The message Peter has to share is the good news of Jesus Christ, that Jesus is the promised one sent from God, and that through God’s power Jesus is Lord of all, the living and the dead.  Peter’s message in the days of the early church is always one of repentance, to a turning towards God and God’s ways, to receive divine forgiveness in the name of Jesus Christ and the gift of the Holy Spirit who empowers believers with new life.  It’s a message that is transformative for Cornelius. He hears it with his ears, his heart and mind.  As in the day of Pentecost with the first followers of Jesus, the Holy Spirit’s presence becomes manifested in Cornelius and those he has gathered about him. 

But God’s future is not just being realized in Cornelius; it’s being realized in Peter too.  In this encounter Peter comes to recognize that the good news of divine love and deliverance in Jesus Christ is good news for all people, even those who are not members of the house of Israel.  God’s Spirit is doing a new thing and Peter’s encounter with Cornelius opens the way for the early church to embrace as brothers and sisters of faith those with whom they’ve had long-standing hostility.  Walls that divide people are being dismantled; barriers that keep people distanced from each other are being thrust down; pathways of generational prejudice and misunderstanding are being torn up.

Such is the Spirit’s work in the midst of those whom God cherishes…in every generation.
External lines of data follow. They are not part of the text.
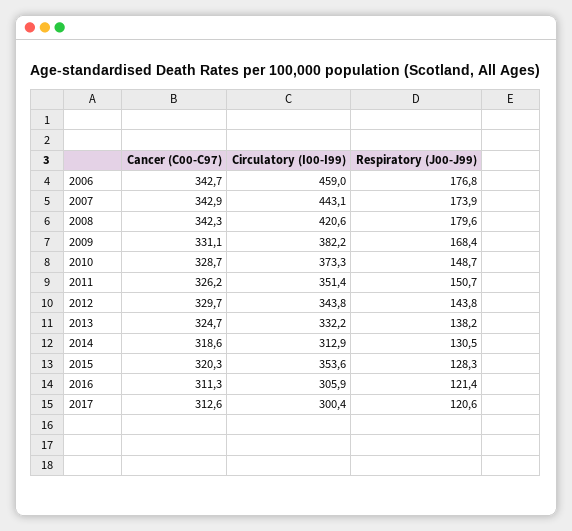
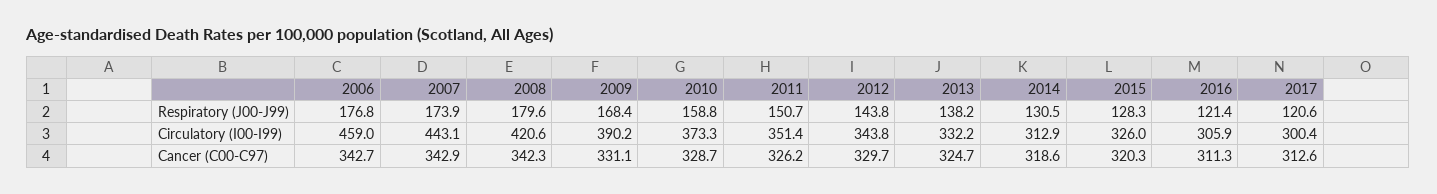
  {
    "Cancer (C00-C97)": {
      "2006": 342.7,
      "2007": 342.9,
      "2008": 342.3,
      "2009": 331.1,
      "2010": 328.7,
      "2011": 326.2,
      "2012": 329.7,
      "2013": 324.7,
      "2014": 318.6,
      "2015": 320.3,
      "2016": 311.3,
      "2017": 312.6
    },
    "Circulatory (I00-I99)": {
      "2006": 459,
      "2007": 443.1,
      "2008": 420.6,
-     "2009": 382.2,
+     "2009": 390.2,
      "2010": 373.3,
      "2011": 351.4,
      "2012": 343.8,
      "2013": 332.2,
      "2014": 312.9,
-     "2015": 353.6,
+     "2015": 326,
      "2016": 305.9,
      "2017": 300.4
    },
    "Respiratory (J00-J99)": {
      "2006": 176.8,
      "2007": 173.9,
      "2008": 179.6,
      "2009": 168.4,
-     "2010": 148.7,
+     "2010": 158.8,
      "2011": 150.7,
      "2012": 143.8,
      "2013": 138.2,
      "2014": 130.5,
      "2015": 128.3,
      "2016": 121.4,
      "2017": 120.6
    }
  }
As those who gather around Jesus, take his teachings and ministry to heart, and seek to serve him in our living, God’s future before us continues to unfold.  We can only live into it one step at a time, yet always at the heart of this new future is the good news of Jesus Christ.  In him we receive divine love and acceptance; in him there is forgiveness and healing for our lives; in him there is the power to live in new and different ways for the sake of God’s purposes in the world. God is eager for those who are faithful and obedient to live into the divine purposes and intentions in daily earthly life; for those who are willing to take risks for the sake of living into God’s realm in the midst of all the challenges and vulnerabilities that this world brings our way.

  • A minister challenges warring gang members to build up instead of destroying their community.
  • An estranged spouse risks writing a love-letter seeking forgiveness for past hurts and the offer to begin anew.
  • Parents commit to praying faithfully and diligently for the well-being and healing of their child who struggles with mental illness.
  • A concern for affordable housing in the community causes people to invest themselves in advocacy for others.
  • A congregation commits itself to a thoughtful reading of a gospel and the story of Jesus Christ.

Given the opportunity, God’s Spirit can accomplish amazing things that bring newness and healing to our broken world,  that allows us to experience a little glimpse of heaven here on earth!